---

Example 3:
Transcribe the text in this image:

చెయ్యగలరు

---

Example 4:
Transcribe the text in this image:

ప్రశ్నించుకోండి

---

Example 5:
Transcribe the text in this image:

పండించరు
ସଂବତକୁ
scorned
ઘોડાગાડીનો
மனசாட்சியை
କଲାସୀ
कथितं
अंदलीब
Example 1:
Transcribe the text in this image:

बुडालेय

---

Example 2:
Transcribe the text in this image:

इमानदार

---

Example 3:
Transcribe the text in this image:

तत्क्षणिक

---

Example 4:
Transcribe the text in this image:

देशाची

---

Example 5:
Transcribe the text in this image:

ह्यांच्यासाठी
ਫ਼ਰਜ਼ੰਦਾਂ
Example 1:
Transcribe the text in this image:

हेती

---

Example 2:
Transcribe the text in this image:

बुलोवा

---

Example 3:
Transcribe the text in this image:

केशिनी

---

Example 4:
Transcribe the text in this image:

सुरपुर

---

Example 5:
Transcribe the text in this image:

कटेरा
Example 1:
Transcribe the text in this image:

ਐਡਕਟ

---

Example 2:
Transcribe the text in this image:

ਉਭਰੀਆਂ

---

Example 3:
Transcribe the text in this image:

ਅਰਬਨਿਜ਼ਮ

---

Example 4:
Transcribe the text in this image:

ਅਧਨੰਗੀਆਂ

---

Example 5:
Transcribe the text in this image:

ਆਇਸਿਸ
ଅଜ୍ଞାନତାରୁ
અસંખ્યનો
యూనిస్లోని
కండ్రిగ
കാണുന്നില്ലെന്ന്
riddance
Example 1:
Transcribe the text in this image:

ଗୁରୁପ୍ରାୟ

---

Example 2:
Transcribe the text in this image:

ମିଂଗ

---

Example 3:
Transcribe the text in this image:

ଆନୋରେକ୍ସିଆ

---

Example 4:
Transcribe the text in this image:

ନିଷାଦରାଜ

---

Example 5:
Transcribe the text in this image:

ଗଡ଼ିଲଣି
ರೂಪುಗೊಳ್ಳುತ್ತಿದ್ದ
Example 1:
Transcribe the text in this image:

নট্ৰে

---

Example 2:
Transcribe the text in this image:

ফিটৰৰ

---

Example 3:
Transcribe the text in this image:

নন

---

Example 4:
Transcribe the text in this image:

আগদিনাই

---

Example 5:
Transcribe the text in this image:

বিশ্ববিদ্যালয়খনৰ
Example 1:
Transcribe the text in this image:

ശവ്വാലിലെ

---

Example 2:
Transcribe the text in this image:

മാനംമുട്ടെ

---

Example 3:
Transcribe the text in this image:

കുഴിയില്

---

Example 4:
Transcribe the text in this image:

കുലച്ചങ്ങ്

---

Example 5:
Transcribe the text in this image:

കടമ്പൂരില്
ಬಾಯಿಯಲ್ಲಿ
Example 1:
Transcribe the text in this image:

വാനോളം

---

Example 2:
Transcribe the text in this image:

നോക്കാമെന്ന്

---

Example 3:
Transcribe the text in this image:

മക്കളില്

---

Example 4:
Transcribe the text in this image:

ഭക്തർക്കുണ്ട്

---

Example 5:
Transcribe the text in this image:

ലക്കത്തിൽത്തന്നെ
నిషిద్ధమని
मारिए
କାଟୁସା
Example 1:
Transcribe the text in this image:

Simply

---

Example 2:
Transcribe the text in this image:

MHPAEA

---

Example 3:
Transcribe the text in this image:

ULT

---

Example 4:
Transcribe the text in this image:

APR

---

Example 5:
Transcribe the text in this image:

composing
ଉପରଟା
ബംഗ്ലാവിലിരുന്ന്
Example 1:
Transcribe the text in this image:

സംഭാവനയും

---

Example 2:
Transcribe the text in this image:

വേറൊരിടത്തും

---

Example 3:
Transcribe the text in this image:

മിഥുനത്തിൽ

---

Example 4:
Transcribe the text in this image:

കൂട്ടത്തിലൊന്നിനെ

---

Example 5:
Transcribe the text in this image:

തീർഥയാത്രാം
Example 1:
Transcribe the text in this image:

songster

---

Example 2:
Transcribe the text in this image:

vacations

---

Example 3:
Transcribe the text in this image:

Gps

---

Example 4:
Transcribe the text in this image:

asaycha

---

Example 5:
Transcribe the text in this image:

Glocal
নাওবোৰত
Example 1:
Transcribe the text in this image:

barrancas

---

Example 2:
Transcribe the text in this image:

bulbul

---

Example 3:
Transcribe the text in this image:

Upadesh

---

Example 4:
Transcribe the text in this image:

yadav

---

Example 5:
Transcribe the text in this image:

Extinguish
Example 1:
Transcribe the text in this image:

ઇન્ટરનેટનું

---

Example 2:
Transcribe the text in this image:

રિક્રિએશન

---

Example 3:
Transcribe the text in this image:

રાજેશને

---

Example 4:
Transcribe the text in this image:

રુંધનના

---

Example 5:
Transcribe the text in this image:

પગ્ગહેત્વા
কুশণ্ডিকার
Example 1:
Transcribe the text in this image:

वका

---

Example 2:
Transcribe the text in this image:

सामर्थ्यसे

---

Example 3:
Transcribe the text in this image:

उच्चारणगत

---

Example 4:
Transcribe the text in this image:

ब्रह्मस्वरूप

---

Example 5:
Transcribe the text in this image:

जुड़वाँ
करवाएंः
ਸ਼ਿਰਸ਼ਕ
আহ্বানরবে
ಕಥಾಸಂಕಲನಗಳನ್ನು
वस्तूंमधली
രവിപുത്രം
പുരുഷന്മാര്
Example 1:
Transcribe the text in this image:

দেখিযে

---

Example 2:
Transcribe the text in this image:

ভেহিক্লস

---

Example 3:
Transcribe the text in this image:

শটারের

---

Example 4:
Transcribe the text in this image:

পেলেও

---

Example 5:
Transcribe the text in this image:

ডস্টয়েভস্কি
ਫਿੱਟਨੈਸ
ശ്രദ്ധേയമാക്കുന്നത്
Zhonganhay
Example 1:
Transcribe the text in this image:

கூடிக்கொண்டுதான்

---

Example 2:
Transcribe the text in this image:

+ + +

**Exercise brief**
Reproduce the listing in full, exactly, so that no line is missing.

**Response area**
---

Example 3:
Transcribe the text in this image:

చెయ్యగలరు

---

Example 4:
Transcribe the text in this image:

ప్రశ్నించుకోండి

---

Example 5:
Transcribe the text in this image:

పండించరు
ସଂବତକୁ
scorned
ઘોડાગાડીનો
மனசாட்சியை
କଲାସୀ
कथितं
अंदलीब
Example 1:
Transcribe the text in this image:

बुडालेय

---

Example 2:
Transcribe the text in this image:

इमानदार

---

Example 3:
Transcribe the text in this image:

तत्क्षणिक

---

Example 4:
Transcribe the text in this image:

देशाची

---

Example 5:
Transcribe the text in this image:

ह्यांच्यासाठी
ਫ਼ਰਜ਼ੰਦਾਂ
Example 1:
Transcribe the text in this image:

हेती

---

Example 2:
Transcribe the text in this image:

बुलोवा

---

Example 3:
Transcribe the text in this image:

केशिनी

---

Example 4:
Transcribe the text in this image:

सुरपुर

---

Example 5:
Transcribe the text in this image:

कटेरा
Example 1:
Transcribe the text in this image:

ਐਡਕਟ

---

Example 2:
Transcribe the text in this image:

ਉਭਰੀਆਂ

---

Example 3:
Transcribe the text in this image:

ਅਰਬਨਿਜ਼ਮ

---

Example 4:
Transcribe the text in this image:

ਅਧਨੰਗੀਆਂ

---

Example 5:
Transcribe the text in this image:

ਆਇਸਿਸ
ଅଜ୍ଞାନତାରୁ
અસંખ્યનો
యూనిస్లోని
కండ్రిగ
കാണുന്നില്ലെന്ന്
riddance
Example 1:
Transcribe the text in this image:

ଗୁରୁପ୍ରାୟ

---

Example 2:
Transcribe the text in this image:

ମିଂଗ

---

Example 3:
Transcribe the text in this image:

ଆନୋରେକ୍ସିଆ

---

Example 4:
Transcribe the text in this image:

ନିଷାଦରାଜ

---

Example 5:
Transcribe the text in this image:

ଗଡ଼ିଲଣି
ರೂಪುಗೊಳ್ಳುತ್ತಿದ್ದ
Example 1:
Transcribe the text in this image:

নট্ৰে

---

Example 2:
Transcribe the text in this image:

ফিটৰৰ

---

Example 3:
Transcribe the text in this image:

নন

---

Example 4:
Transcribe the text in this image:

আগদিনাই

---

Example 5:
Transcribe the text in this image:

বিশ্ববিদ্যালয়খনৰ
Example 1:
Transcribe the text in this image:

ശവ്വാലിലെ

---

Example 2:
Transcribe the text in this image:

മാനംമുട്ടെ

---

Example 3:
Transcribe the text in this image:

കുഴിയില്

---

Example 4:
Transcribe the text in this image:

കുലച്ചങ്ങ്

---

Example 5:
Transcribe the text in this image:

കടമ്പൂരില്
ಬಾಯಿಯಲ್ಲಿ
Example 1:
Transcribe the text in this image:

വാനോളം

---

Example 2:
Transcribe the text in this image:

നോക്കാമെന്ന്

---

Example 3:
Transcribe the text in this image:

മക്കളില്

---

Example 4:
Transcribe the text in this image:

ഭക്തർക്കുണ്ട്

---

Example 5:
Transcribe the text in this image:

ലക്കത്തിൽത്തന്നെ
నిషిద్ధమని
मारिए
କାଟୁସା
Example 1:
Transcribe the text in this image:

Simply

---

Example 2:
Transcribe the text in this image:

MHPAEA

---

Example 3:
Transcribe the text in this image:

ULT

---

Example 4:
Transcribe the text in this image:

APR

---

Example 5:
Transcribe the text in this image:

composing
ଉପରଟା
ബംഗ്ലാവിലിരുന്ന്
Example 1:
Transcribe the text in this image:

സംഭാവനയും

---

Example 2:
Transcribe the text in this image:

വേറൊരിടത്തും

---

Example 3:
Transcribe the text in this image:

മിഥുനത്തിൽ

---

Example 4:
Transcribe the text in this image:

കൂട്ടത്തിലൊന്നിനെ

---

Example 5:
Transcribe the text in this image:

തീർഥയാത്രാം
Example 1:
Transcribe the text in this image:

songster

---

Example 2:
Transcribe the text in this image:

vacations

---

Example 3:
Transcribe the text in this image:

Gps

---

Example 4:
Transcribe the text in this image:

asaycha

---

Example 5:
Transcribe the text in this image:

Glocal
নাওবোৰত
Example 1:
Transcribe the text in this image:

barrancas

---

Example 2:
Transcribe the text in this image:

bulbul

---

Example 3:
Transcribe the text in this image:

Upadesh

---

Example 4:
Transcribe the text in this image:

yadav

---

Example 5:
Transcribe the text in this image:

Extinguish
Example 1:
Transcribe the text in this image:

ઇન્ટરનેટનું

---

Example 2:
Transcribe the text in this image:

રિક્રિએશન

---

Example 3:
Transcribe the text in this image:

રાજેશને

---

Example 4:
Transcribe the text in this image:

રુંધનના

---

Example 5:
Transcribe the text in this image:

પગ્ગહેત્વા
কুশণ্ডিকার
Example 1:
Transcribe the text in this image:

वका

---

Example 2:
Transcribe the text in this image:

सामर्थ्यसे

---

Example 3:
Transcribe the text in this image:

उच्चारणगत

---

Example 4:
Transcribe the text in this image:

ब्रह्मस्वरूप

---

Example 5:
Transcribe the text in this image:

जुड़वाँ
करवाएंः
ਸ਼ਿਰਸ਼ਕ
আহ্বানরবে
ಕಥಾಸಂಕಲನಗಳನ್ನು
वस्तूंमधली
രവിപുത്രം
പുരുഷന്മാര്
Example 1:
Transcribe the text in this image:

দেখিযে

---

Example 2:
Transcribe the text in this image:

ভেহিক্লস

---

Example 3:
Transcribe the text in this image:

শটারের

---

Example 4:
Transcribe the text in this image:

পেলেও

---

Example 5:
Transcribe the text in this image:

ডস্টয়েভস্কি
ਫਿੱਟਨੈਸ
ശ്രദ്ധേയമാക്കുന്നത്
Zhonganhay
Example 1:
Transcribe the text in this image:

கூடிக்கொண்டுதான்

---

Example 2:
Transcribe the text in this image:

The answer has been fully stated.